══ Given records ══

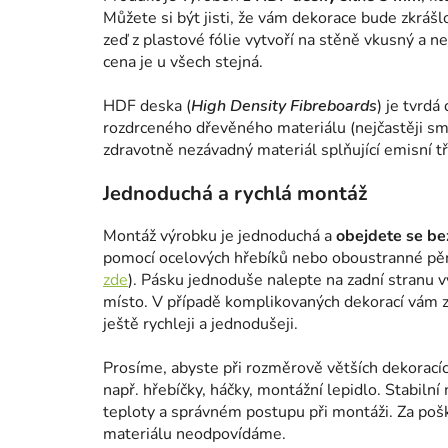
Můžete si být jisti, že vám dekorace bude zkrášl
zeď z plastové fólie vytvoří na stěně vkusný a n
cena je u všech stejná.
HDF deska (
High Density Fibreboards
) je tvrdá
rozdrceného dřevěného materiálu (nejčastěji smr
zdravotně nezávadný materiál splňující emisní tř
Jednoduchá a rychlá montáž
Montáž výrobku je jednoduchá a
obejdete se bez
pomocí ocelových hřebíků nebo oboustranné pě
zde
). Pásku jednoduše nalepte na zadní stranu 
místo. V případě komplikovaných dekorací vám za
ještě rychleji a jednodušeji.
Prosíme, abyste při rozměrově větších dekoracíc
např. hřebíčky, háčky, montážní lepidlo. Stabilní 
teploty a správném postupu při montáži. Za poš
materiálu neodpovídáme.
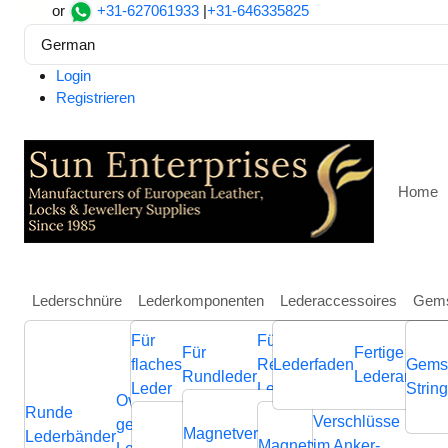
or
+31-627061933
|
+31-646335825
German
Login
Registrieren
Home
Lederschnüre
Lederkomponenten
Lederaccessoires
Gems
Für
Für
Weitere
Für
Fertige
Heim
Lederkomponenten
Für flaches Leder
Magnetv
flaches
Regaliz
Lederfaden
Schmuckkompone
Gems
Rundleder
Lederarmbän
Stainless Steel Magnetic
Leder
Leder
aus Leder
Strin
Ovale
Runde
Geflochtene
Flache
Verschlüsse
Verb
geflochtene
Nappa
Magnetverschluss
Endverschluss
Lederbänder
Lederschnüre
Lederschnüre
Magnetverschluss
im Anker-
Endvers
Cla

═══
══ Given records ══

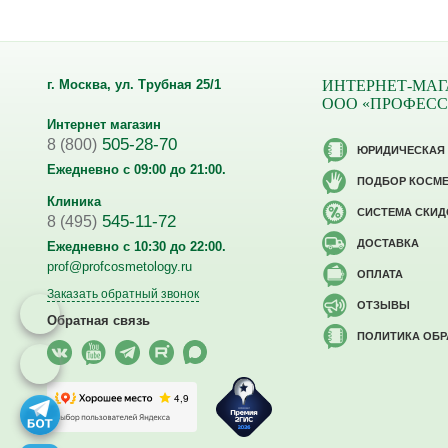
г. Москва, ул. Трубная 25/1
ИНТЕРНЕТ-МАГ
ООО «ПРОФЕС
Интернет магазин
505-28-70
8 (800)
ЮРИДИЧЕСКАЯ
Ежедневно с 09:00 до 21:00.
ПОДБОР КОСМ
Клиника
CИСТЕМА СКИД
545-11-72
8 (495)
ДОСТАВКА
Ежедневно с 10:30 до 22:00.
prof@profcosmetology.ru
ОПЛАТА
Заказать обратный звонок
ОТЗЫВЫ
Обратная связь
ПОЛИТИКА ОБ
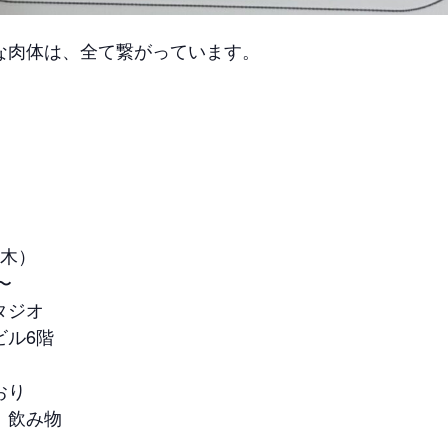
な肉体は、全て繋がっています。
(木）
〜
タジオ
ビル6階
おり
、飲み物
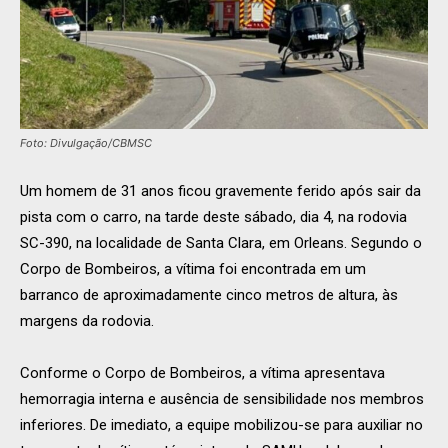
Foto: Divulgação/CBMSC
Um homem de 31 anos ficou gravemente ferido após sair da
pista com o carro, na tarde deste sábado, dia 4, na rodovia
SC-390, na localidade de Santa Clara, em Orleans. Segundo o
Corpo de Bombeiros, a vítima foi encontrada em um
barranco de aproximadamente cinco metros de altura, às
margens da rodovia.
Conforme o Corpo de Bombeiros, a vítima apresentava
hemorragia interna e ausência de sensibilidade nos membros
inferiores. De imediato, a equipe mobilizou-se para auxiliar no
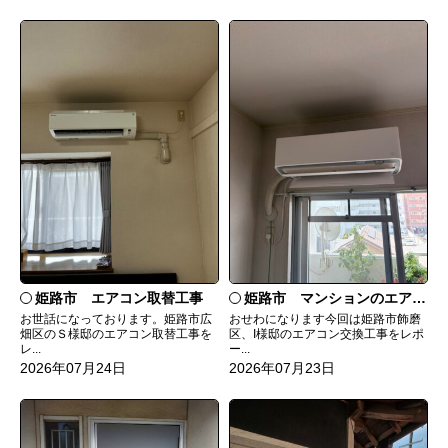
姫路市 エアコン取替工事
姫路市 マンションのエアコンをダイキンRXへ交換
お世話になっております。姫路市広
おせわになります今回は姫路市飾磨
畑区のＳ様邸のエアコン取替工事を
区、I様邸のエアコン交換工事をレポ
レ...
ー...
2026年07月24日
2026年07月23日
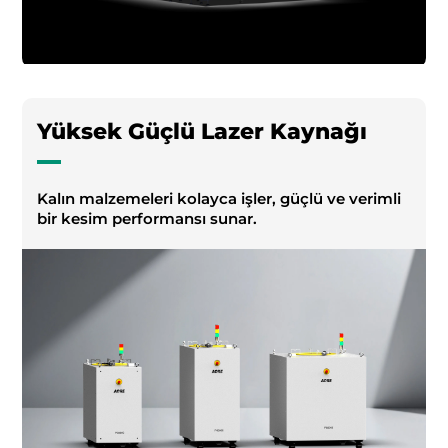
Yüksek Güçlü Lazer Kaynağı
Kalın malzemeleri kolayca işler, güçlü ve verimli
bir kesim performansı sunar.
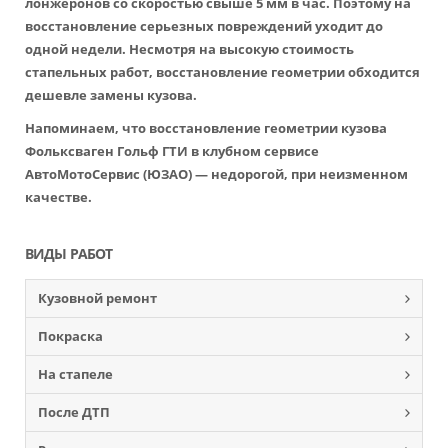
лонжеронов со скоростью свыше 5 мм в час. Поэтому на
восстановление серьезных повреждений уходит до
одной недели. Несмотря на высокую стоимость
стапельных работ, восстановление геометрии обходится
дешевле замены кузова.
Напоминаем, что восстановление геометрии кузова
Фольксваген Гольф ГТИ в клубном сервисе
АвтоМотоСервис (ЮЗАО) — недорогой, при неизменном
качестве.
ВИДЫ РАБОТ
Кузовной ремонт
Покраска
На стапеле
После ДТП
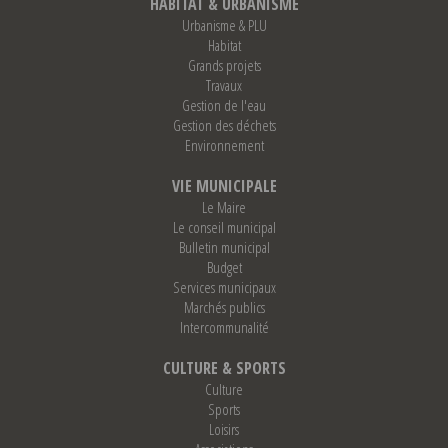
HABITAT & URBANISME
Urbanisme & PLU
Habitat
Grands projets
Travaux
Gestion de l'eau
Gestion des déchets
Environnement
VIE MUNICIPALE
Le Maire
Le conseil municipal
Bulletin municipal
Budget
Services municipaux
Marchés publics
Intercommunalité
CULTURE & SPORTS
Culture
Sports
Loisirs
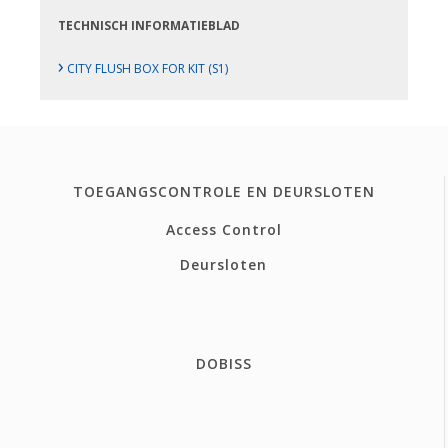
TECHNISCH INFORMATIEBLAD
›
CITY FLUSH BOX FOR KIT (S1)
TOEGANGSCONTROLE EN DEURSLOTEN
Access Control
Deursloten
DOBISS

═══

Copy every line of the data where "Gestion" is found.

Result for this task:
Gestion de l'eau
Gestion des déchets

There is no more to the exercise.